Newsweek Editor's Book Review: Establishment Now Admits Reagan's Greatness

January 9th, 2006 8:08 AM

In Sunday's "Book World" section of The Washington Post, Newsweek managing editor Jon Meacham reviewed the new book by Richard Reeves titled "President Reagan: The Triumph of Imagination." He noted:

President Reagan marks a surrender of sorts. The establishment has, for the moment at least, given in and decided that Reagan was a great historical figure after all. That Reeves arrived at such a conclusion is particularly notable. Twenty years ago, in 1985, he published The Reagan Detour , arguing that "the Reagan years would be a detour, necessary if sometimes nasty, in the long progression of American liberal democracy."
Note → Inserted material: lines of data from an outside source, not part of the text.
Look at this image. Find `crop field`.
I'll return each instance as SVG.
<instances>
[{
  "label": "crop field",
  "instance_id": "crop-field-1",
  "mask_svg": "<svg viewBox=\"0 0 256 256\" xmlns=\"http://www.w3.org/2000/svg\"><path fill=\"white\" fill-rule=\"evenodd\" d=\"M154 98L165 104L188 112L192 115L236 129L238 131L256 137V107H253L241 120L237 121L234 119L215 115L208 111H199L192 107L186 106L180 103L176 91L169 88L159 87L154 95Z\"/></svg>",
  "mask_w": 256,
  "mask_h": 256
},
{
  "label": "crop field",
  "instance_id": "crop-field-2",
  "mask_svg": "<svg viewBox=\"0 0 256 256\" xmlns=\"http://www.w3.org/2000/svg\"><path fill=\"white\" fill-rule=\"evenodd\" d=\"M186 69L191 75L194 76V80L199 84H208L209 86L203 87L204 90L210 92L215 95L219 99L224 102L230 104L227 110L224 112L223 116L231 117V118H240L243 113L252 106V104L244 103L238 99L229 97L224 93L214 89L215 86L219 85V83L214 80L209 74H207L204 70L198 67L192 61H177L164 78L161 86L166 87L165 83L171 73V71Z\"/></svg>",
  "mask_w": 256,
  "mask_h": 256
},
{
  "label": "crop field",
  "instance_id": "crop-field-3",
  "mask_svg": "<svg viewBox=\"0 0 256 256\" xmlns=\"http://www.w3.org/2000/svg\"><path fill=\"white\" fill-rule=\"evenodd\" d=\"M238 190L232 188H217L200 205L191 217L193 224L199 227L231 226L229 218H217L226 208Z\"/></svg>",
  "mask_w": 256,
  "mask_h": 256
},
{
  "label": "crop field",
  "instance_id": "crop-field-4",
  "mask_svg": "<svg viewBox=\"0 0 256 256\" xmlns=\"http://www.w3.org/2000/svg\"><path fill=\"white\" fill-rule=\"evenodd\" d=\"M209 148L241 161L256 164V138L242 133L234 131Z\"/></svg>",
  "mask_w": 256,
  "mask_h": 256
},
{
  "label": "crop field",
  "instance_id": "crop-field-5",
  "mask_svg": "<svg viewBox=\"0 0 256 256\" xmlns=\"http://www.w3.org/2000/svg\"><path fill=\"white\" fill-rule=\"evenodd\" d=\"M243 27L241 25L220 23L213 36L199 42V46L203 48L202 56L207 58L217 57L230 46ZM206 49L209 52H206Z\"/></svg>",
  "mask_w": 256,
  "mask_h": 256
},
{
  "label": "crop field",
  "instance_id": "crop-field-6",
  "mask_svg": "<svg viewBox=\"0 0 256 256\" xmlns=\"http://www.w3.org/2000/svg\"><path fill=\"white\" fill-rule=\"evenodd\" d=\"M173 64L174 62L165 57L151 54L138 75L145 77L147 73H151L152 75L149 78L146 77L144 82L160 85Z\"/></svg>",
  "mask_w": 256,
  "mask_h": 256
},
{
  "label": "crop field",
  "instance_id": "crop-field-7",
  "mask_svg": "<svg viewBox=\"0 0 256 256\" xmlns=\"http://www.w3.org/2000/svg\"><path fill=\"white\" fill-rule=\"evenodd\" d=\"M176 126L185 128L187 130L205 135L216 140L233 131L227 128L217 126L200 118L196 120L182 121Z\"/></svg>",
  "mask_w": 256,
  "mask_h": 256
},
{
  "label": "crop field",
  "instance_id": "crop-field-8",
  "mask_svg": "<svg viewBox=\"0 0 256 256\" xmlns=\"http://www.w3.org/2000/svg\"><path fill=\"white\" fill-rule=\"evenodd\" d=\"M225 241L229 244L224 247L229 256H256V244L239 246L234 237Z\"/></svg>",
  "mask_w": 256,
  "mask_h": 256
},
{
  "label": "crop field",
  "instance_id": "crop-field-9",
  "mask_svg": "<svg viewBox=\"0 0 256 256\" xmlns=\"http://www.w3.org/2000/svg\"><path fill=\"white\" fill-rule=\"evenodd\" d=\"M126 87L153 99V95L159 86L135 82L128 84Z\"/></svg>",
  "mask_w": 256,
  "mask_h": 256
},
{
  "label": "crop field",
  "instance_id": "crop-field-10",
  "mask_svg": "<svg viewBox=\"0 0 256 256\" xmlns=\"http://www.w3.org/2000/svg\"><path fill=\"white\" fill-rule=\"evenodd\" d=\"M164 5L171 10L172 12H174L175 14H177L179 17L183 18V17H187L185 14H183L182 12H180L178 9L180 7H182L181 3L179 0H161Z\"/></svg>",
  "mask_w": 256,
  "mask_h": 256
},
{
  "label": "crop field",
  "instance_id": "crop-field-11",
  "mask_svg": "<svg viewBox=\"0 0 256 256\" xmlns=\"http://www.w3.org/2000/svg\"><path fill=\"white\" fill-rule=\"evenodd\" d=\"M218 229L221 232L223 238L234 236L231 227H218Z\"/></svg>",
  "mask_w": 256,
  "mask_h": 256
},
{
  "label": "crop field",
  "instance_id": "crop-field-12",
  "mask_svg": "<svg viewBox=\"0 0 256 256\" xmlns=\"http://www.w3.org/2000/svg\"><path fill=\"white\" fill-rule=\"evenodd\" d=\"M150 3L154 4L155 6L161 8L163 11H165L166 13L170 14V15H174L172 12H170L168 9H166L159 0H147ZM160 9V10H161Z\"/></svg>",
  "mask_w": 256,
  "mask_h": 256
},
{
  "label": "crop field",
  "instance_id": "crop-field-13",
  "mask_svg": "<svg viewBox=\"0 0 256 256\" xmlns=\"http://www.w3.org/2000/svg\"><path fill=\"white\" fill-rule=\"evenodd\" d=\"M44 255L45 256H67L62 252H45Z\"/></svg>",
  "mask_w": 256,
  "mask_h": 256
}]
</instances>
...[H]e was never, as a bitter House Speaker Thomas P. "Tip" O'Neill once said, "lazy and short-sighted." Reagan may not have been the most brilliant man in the room, but he was generally the most powerful, and that he made his rise through the world look so effortless is a tribute to his grace. As for his alleged short-sightededness -- well, you do not hear many Americans speaking of how we are living in the long shadow of Tip O'Neill.

Meacham began by telling a story about former Treasury Secretary and Chief of Staff Don Regan realizing he was an idiot to underestimate Reagan as not very smart. But that's very much the way the liberal media treated Reagan from his arrival on the national scene until he began his descent into Alzheimer's in 1994. Meacham does try to insert a paragraph of all of Reagan's "foibles," so he doesn't sound too conservative. But he also tries to suggest Reagan was less doctrinaire than George W. Bush, and that the Bushies should read the Reeves book:

This book could also be usefully read at the highest levels of the Bush administration. Reagan was much more complicated than the Gipper of popular conservative mythology. He was not an uncompromising, inflexible cold warrior who ignored the natterings of critics and the press. He was, instead, a deft negotiator -- the old Screen Actors Guild president doing his thing. Moreover, through Nancy, he knew what Washington was saying about him -- and corrected course when he had to.

That's a cute paragraph, but what Meacham is really admitting in this review is that Reagan was much more complicated than the Gipper of liberal media mythology. Conservatives living in the Reagan years knew he was not immune to being swayed by liberal media urgings (although he was much more immune than many Republican presidents before and after). Many worried he was going too soft on the Soviets in the second term. But he stayed true to his vision even as his tactics changed, and the story of the Cold War had a pretty happy ending -- happier than if Newsweek had its way in running the country.